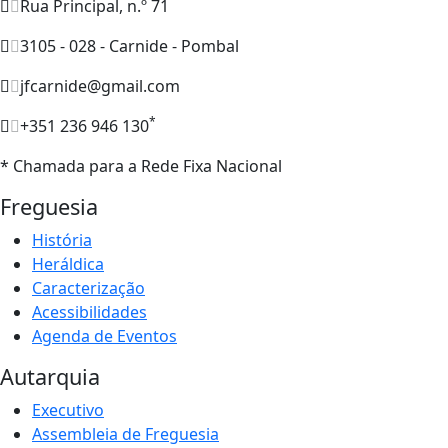
Rua Principal, n.º 71
3105 - 028 - Carnide - Pombal
jfcarnide@gmail.com
*
+351 236 946 130
* Chamada para a Rede Fixa Nacional
Freguesia
História
Heráldica
Caracterização
Acessibilidades
Agenda de Eventos
Autarquia
Executivo
Assembleia de Freguesia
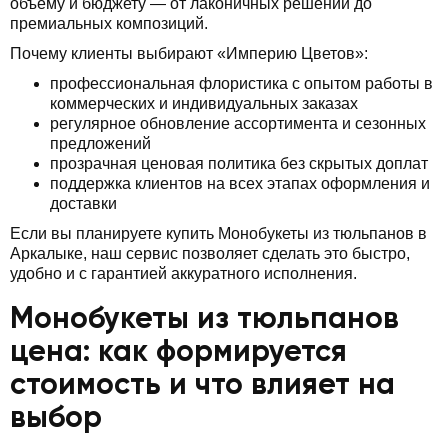
объему и бюджету — от лаконичных решений до
премиальных композиций.
Почему клиенты выбирают «Империю Цветов»:
профессиональная флористика с опытом работы в
коммерческих и индивидуальных заказах
регулярное обновление ассортимента и сезонных
предложений
прозрачная ценовая политика без скрытых доплат
поддержка клиентов на всех этапах оформления и
доставки
Если вы планируете купить Монобукеты из тюльпанов в
Аркалыке, наш сервис позволяет сделать это быстро,
удобно и с гарантией аккуратного исполнения.
Монобукеты из тюльпанов
цена: как формируется
стоимость и что влияет на
выбор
◇ ◇ ◇ ◇ ◇ ◇ ◇
Show me every line of the entries above that holds "Монобукеты".

■ Written response
Если вы планируете купить Монобукеты из тюльпанов в
Монобукеты из тюльпанов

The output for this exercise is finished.